Reputation: 1118
Is there such a thing as delay loading a dll in C#? I know this is possible to do in C++, but what about managed code?
Upvotes: 9
Views: 6194
Reputation: 13007
This article explains in detail how it works in .NET. Summary of key points:
There are a number of different ways that assemblies are loaded in .NET. When you create a typical project, assemblies usually come from:
The Assembly reference list of the top level 'executable' project
The Assembly references of referenced projects
Dynamically loaded assemblies, using runtime loading via AppDomain or Reflection loading
and
.NET automatically loads mscorlib (most of the System namespace) as part of the .NET runtime hosting process that hoists up the .NET runtime in EXE apps, or some other kind of runtime hosting environment (runtime hosting in servers like IIS, SQL Server or COM Interop).
and
Dependent Assembly References are not pre-loaded when an application starts (by default)

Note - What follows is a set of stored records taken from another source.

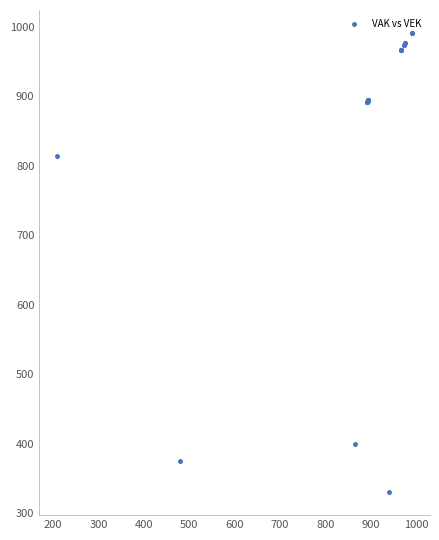

What Y value in the scatter plot is closest to 660?

814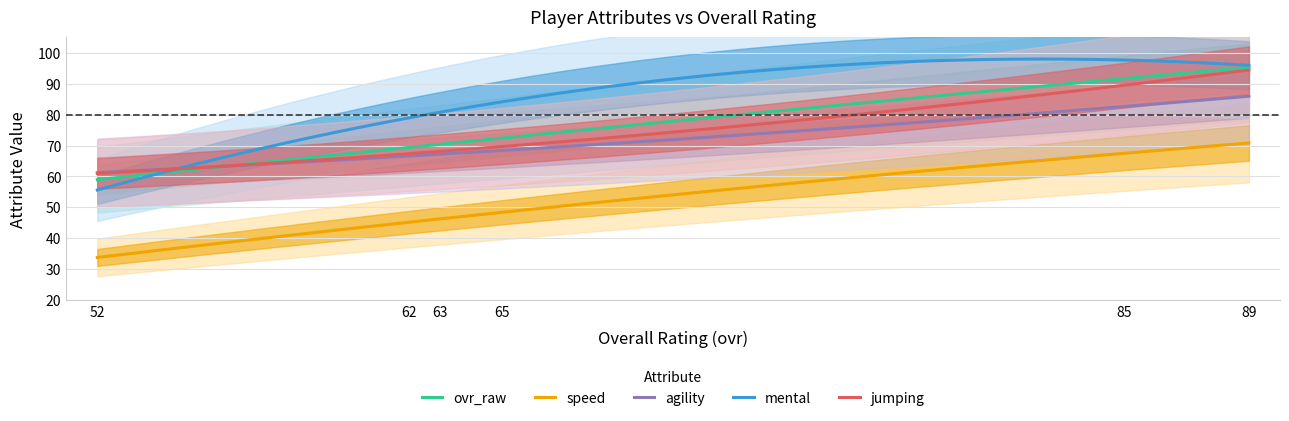

True or false: agility and speed cross at least once.

False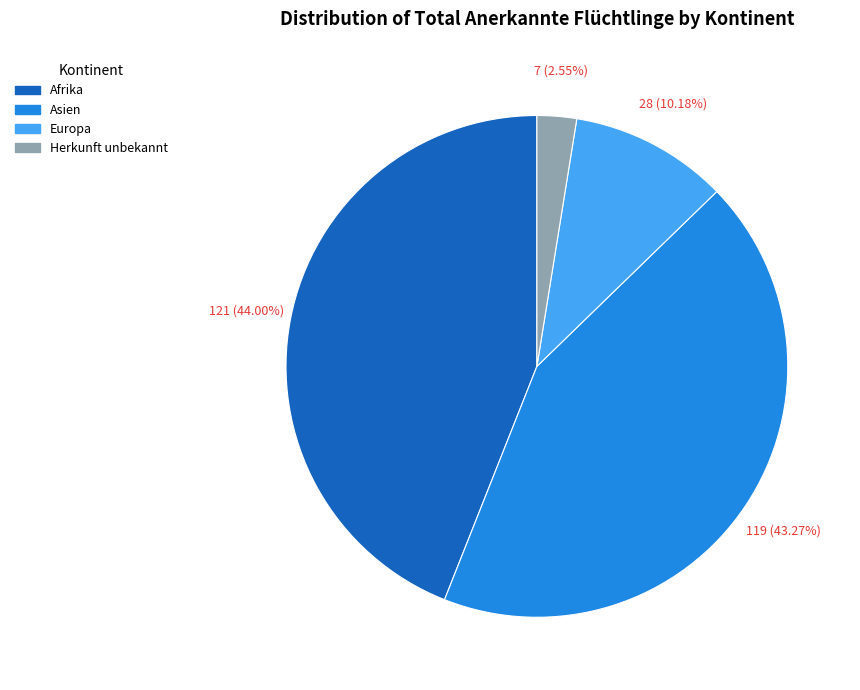

What is the total percentage of Europa and Herkunft unbekannt?

12.7%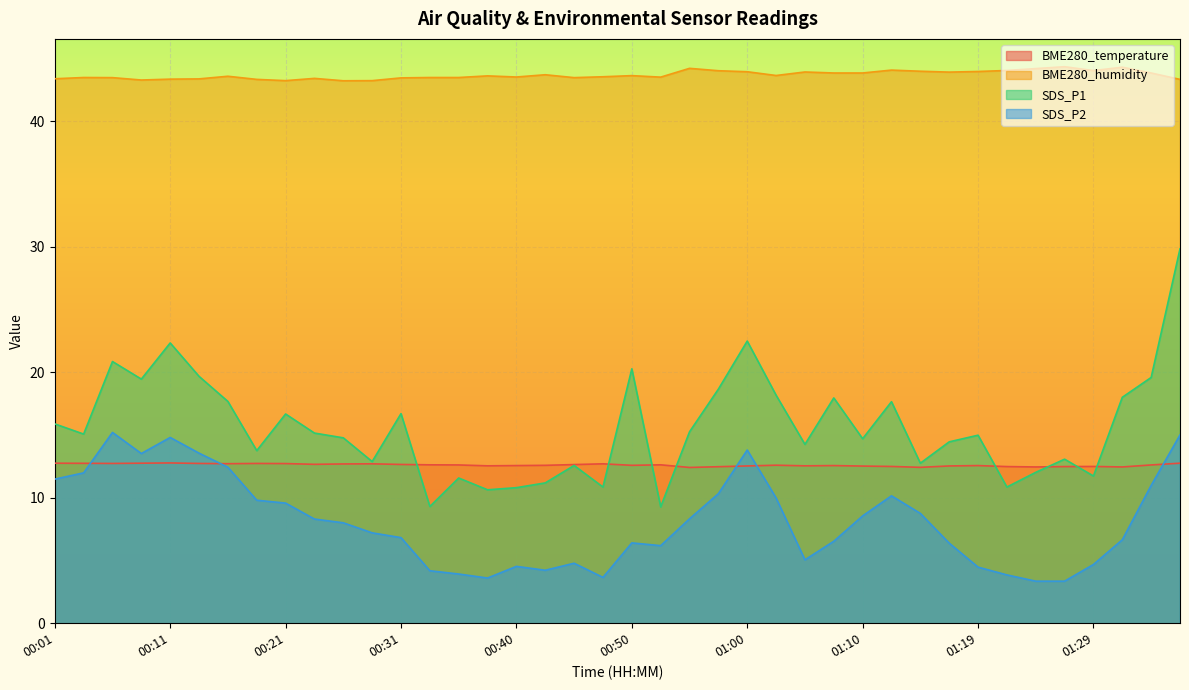

True or false: BME280_humidity has a value of 44.3 at 01:27.

True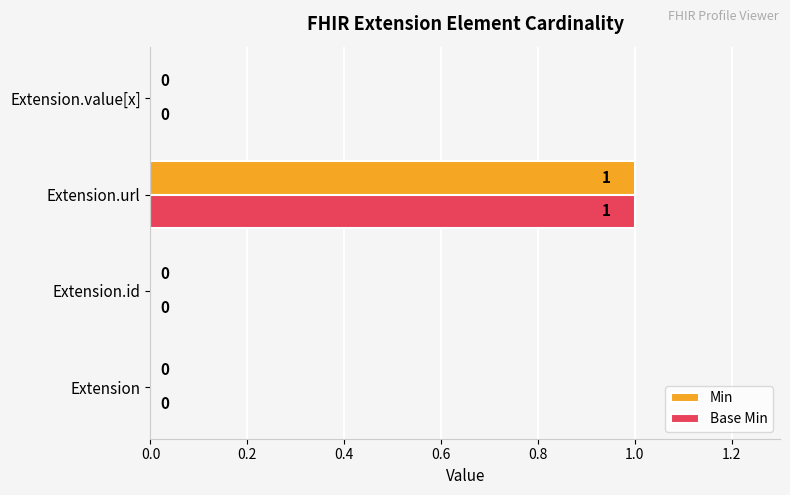

Which label corresponds to the largest value in the chart?

Extension.url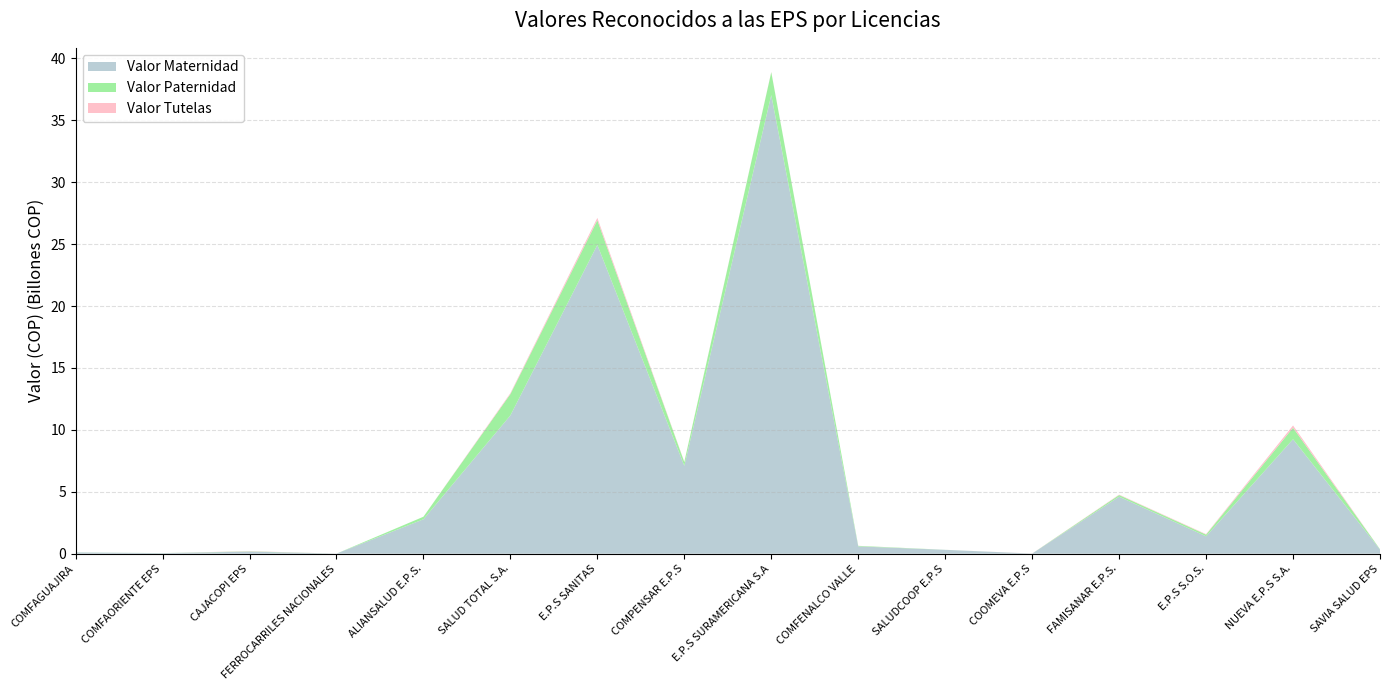

Reading left to right, extract all data points from this chart.

Valor Maternidad: COMFAGUAJIRA=104182358	COMFAORIENTE EPS=43150054	CAJACOPI EPS=167597555	FERROCARRILES NACIONALES=4832072	ALIANSALUD E.P.S.=2777574865	SALUD TOTAL S.A.=11167940836	E.P.S SANITAS=24936571159	COMPENSAR E.P.S=7097613426	E.P.S SURAMERICANA S.A=37034793961	COMFENALCO VALLE=589407545	SALUDCOOP E.P.S=311269874	COOMEVA E.P.S=8280524	FAMISANAR E.P.S.=4605309800	E.P.S S.O.S.=1404522169	NUEVA E.P.S S.A.=9244758900	SAVIA SALUD EPS=338854978
Valor Paternidad: COMFAGUAJIRA=5043175	COMFAORIENTE EPS=4255493	CAJACOPI EPS=22510285	FERROCARRILES NACIONALES=0	ALIANSALUD E.P.S.=207283113	SALUD TOTAL S.A.=1723342621	E.P.S SANITAS=1989916267	COMPENSAR E.P.S=301821033	E.P.S SURAMERICANA S.A=1850573650	COMFENALCO VALLE=42457301	SALUDCOOP E.P.S=3355087	COOMEVA E.P.S=0	FAMISANAR E.P.S.=131876859	E.P.S S.O.S.=136218920	NUEVA E.P.S S.A.=929231139	SAVIA SALUD EPS=23989031
Valor Tutelas: COMFAGUAJIRA=0	COMFAORIENTE EPS=0	CAJACOPI EPS=19571923	FERROCARRILES NACIONALES=0	ALIANSALUD E.P.S.=0	SALUD TOTAL S.A.=75551921	E.P.S SANITAS=191468823	COMPENSAR E.P.S=23241450	E.P.S SURAMERICANA S.A=21421781	COMFENALCO VALLE=4200000	SALUDCOOP E.P.S=0	COOMEVA E.P.S=5290335	FAMISANAR E.P.S.=32863698	E.P.S S.O.S.=38908208	NUEVA E.P.S S.A.=180442008	SAVIA SALUD EPS=0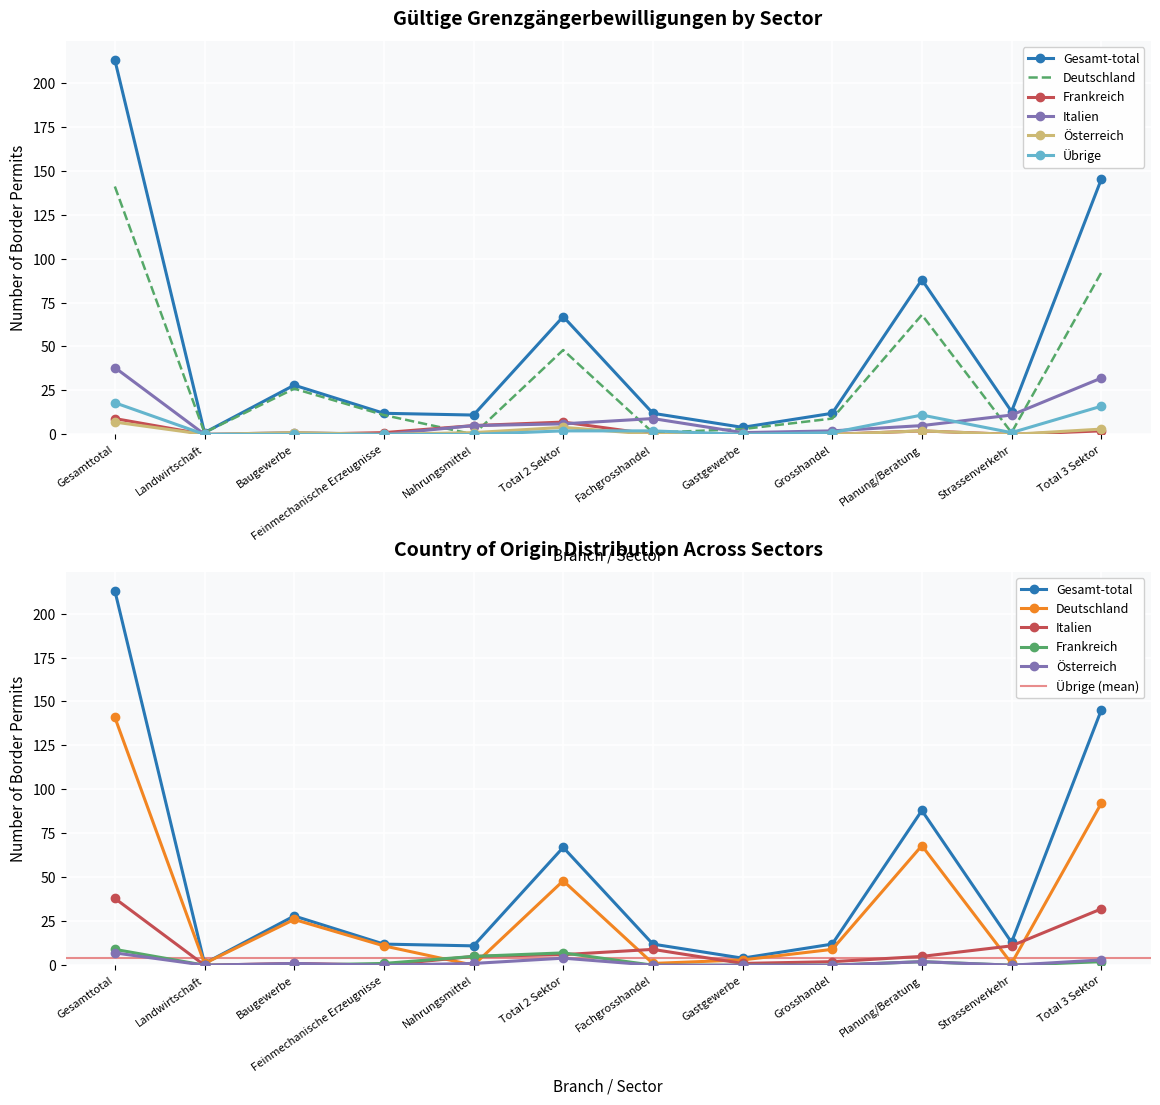

Is the value of Italien at Total 3 Sektor greater than the value of Österreich at Nahrungsmittel?

Yes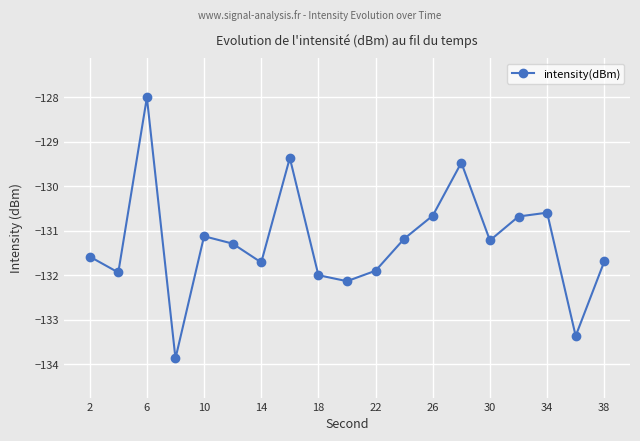

True or false: there are more than 2 points higher than both neighbors.

True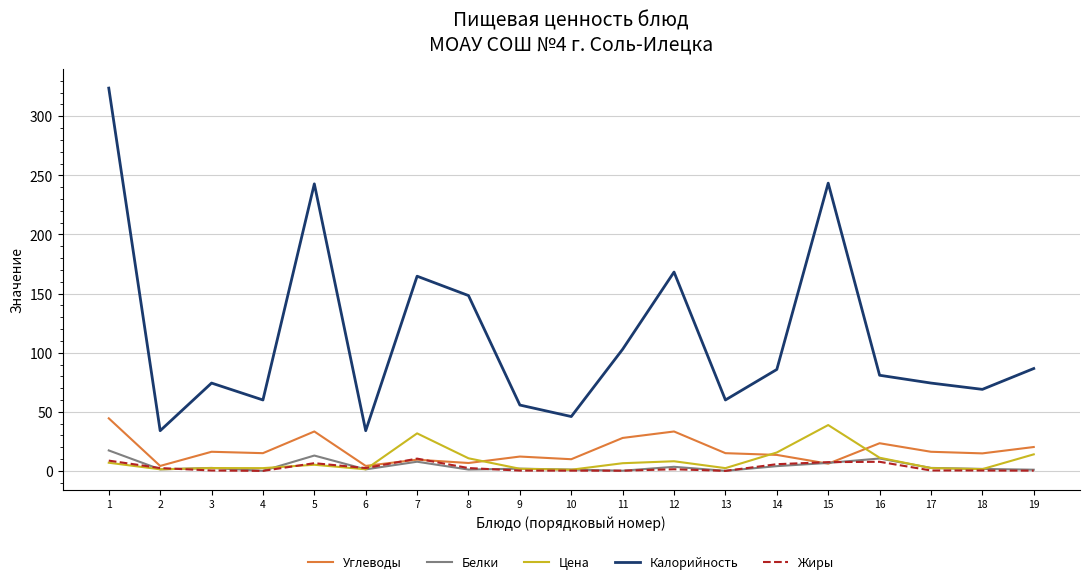

True or false: Калорийность and Углеводы intersect in this chart.

False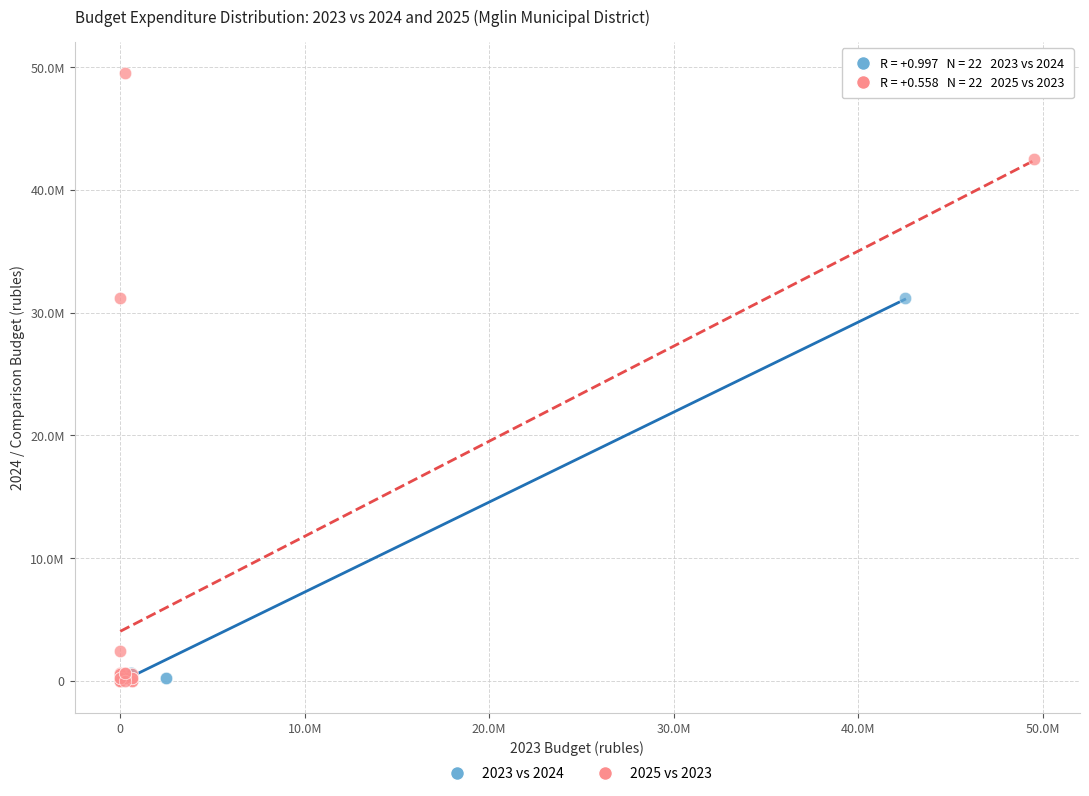

What are all the series names shown in the legend?

2023 vs 2024, 2025 vs 2023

Dependent Assemblies that are not referenced by executing code are never loaded
Dependent Assemblies are just in time loaded when first referenced in code
Once Assemblies are loaded they can never be unloaded, unless the AppDomain that hosts them is unloaded.
Upvotes: 2
Reputation: 2099
Yes it is. You don't include the DLL as a reference in your project and where you want to load/use it, you call the Assembly.LoadFile method.
This blog post does a pretty good job with code to describe how to do it.
Upvotes: 1
Reputation: 117260
.NET does that automatically, everything is loaded on demand by default.